Snowpiercer (2013) / Sci Fi-Action
MPAA Rated: R for strong, bloody violence, language and some drug content
Running Time: 126 min.
Cast: Chris Evans, Tilda Swinton, John Hurt, Jamie Bell, Song Kang-Ho, Octavia Spencer, Ed Harris, Ewen Bremmer, Alison Pill, Kenny DOughty
Director: Bong Joon-Ho
Screenplay: Bong Joon-Ho, Kelly Masterson (based on the graphic novel, "Le Transperceneige")
Review published June 11, 2014
Based on a graphic novel from France (though seemingly lifting more from the 2007 video game, "BioShock"), Snowpiercer is a dystopic science-fiction flick directed and co-written by South Korean filmmaker Bong Joon-ho (Mother, The Host), in his first predominantly English-language film, which did gangbusters in his native country, but has floundered considerably in terms of how to sell to a world market, despite sporting quite a few recognizable Hollywood actors on board. It's essentially a futuristic dark comedy peppered with some bloody and brutal violence, and the lurching shifts between absurdity and grimness, perhaps reminiscent to Terry Gilliam's Brazil (as an homage, the John Hurt character is actually named Gilliam) in tone and some satirical subtext, is not likely to play well to mainstream audiences just looking for kick-butt action and a few good yuks.
The basic story involves an Earth of the year 2031 that has been covered with snow and ice, in a failed effort to curb the progression of global warming, so pervasive that it has effectively stamped out nearly all life on the planet. The only surviving humans left inhabit a mile-long intercontinental train that never stops its infinite loop around most of the Old World. A class system defines much of the clientele on board the ark-like train, with those in the front living in the lap of luxury, while those in the rear are living in densely-populated squalor. After 17 years, the riders in the back have had it, and they're going to take the front of the train by deadly force if necessary, in order to bring some semblance of equality on board.
Chris Evans (The Winter Soldier, The Avengers) plays promising back-of-the-train leader Curtis, who is being coached by the current elder, Gilliam (Hurt, Only Lovers Left Alive). What he leads to, ultimately, is for a violent coup against the armed guards holding them back. Eventually, they secure the services of Namgoong Minsu (Kang-ho, Memories of Murder), a South Korean who knows his way through hi-tech security doors that need to be opened if the plebs are going to have a fighting chance.

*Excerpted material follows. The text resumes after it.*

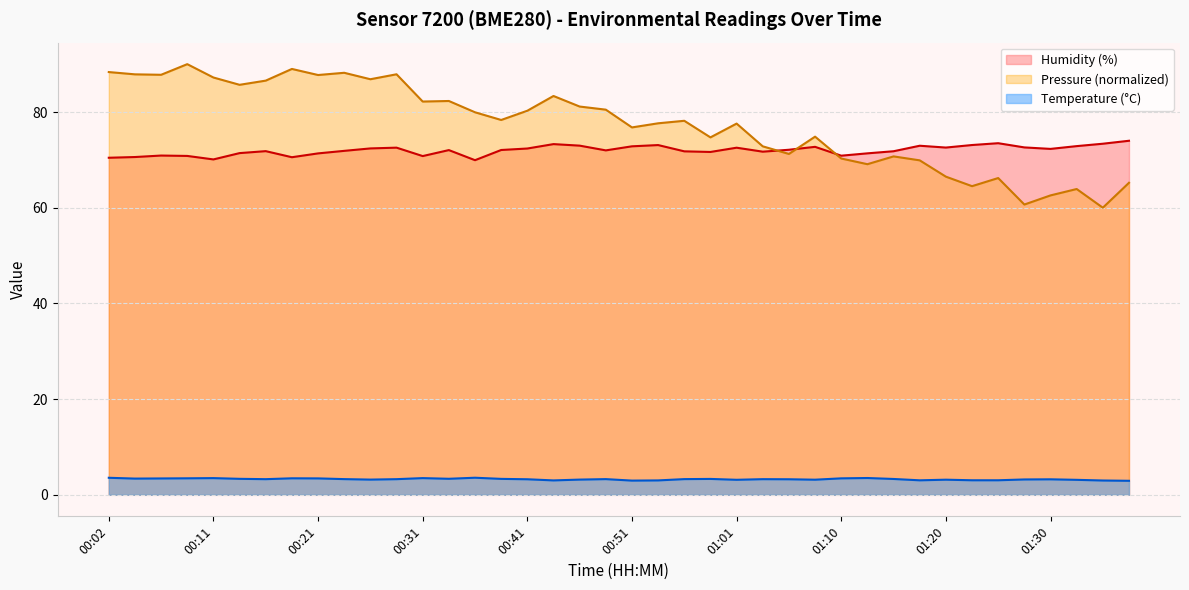

What is the difference between the maximum and minimum values in the Temperature (°C) series?

0.6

Tilda Swinton (The Grand Budapest Hotel) steals her scenes, disguised under some false teeth, a prosthetic nose, and makeup, as Minister Mason, a comical representative for the snootier class that inhabits the front of the train. It is her position to convince those in the rear of the train to assume their proper position in the hierarchy that the train's inventor, Wilford, has determined for them. Her metaphor of, "You wouldn't wear a shoe on your head or a hat on your feet", is one of the film's more amusing metaphors used to sway skeptical paupers as to why they need to stick with their lot in life, regardless of how little sense it may make.

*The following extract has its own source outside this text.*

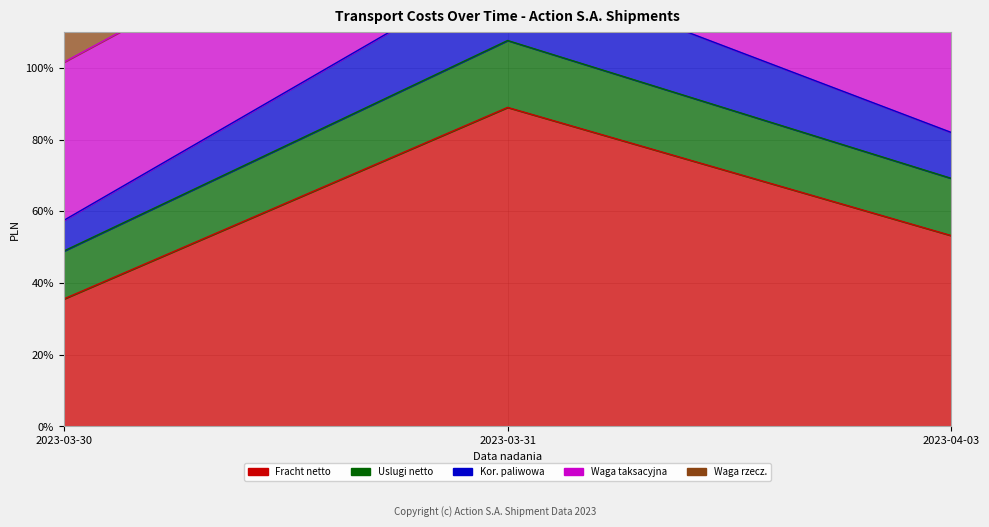

How many lines are shown in the chart?

5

Joon-ho's film is long on imagination, especially in the vibrant set design for each progressive train car, but short on narrative cohesiveness. There's little in the way of solid backstory for us to hang on to in order to properly get into these characterizations. It's also too simplistic in its representation of a possible future, such that the satire is obvious in its intent, and too far removed from reality to make anything but the most obvious comparisons to the current plight of the disparity between the world's haves and have-nots. Chris Evans, so charismatic in the Captain America and Fantastic Four films, barely registers as the star here, not much more than a tall galoot with a squint and a beard. The garish garb of the front-trainers makes the entire effort feel like Hunger Games on a train, except without the charisma of Jennifer Lawrence to anchor it.
If you're expecting violent action scenes, you'll get them in abundance, but the over-reliance on stylization, as well as the heavy-handed doses of brutality, render the effectiveness of the humor and panache of the rest of the film rather moot. It's also at least a half hour too long, with needless scenes that could have easily been trimmed down, if not excised altogether (not surprisingly, the Weinstein Company initially fought for one of their infamous edits to play better for American audiences.) Overall, it's not a bad looking film, and so oddball that it is almost entertaining enough to recommend solely based on how crazy it gets, but it is just too exhausting in thematic repetition and jarring in tone to embrace fully. Like the train at the center of the film, Snowpiercer is a loopy but grueling ride.